• _What to produce_: Go through each line of the records below and count those with the word "style"; give only the total.

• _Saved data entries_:
============
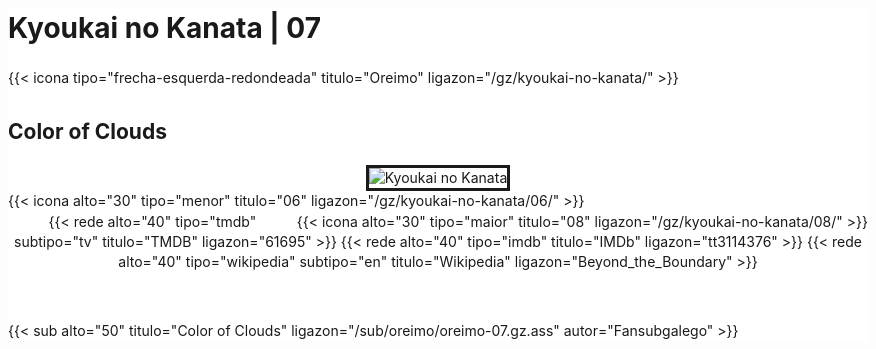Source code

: 
# Kyoukai no Kanata | 07

{{< icona tipo="frecha-esquerda-redondeada" titulo="Oreimo" ligazon="/gz/kyoukai-no-kanata/" >}}

## Color of Clouds

<div style="text-align: center">
<img style="width: 100%; border: 3px solid currentColor" title="Kyoukai no Kanata" alt="Kyoukai no Kanata" src="https://www.themoviedb.org/t/p/original/uwC5TKulvxD9iojsiF3NvW6NAng.jpg">

<br>

<div style="float: left">
{{< icona alto="30" tipo="menor" titulo="06" ligazon="/gz/kyoukai-no-kanata/06/" >}}
</div>
<div style="float: right">
{{< icona alto="30" tipo="maior" titulo="08" ligazon="/gz/kyoukai-no-kanata/08/" >}}
</div>

{{< rede alto="40" tipo="tmdb" subtipo="tv" titulo="TMDB" ligazon="61695" >}}
{{< rede alto="40" tipo="imdb" titulo="IMDb" ligazon="tt3114376" >}}
{{< rede alto="40" tipo="wikipedia" subtipo="en" titulo="Wikipedia" ligazon="Beyond_the_Boundary" >}}
</div>

<br>

{{< sub alto="50" titulo="Color of Clouds" ligazon="/sub/oreimo/oreimo-07.gz.ass" autor="Fansubgalego" >}}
============
• _Exercise answer_: 4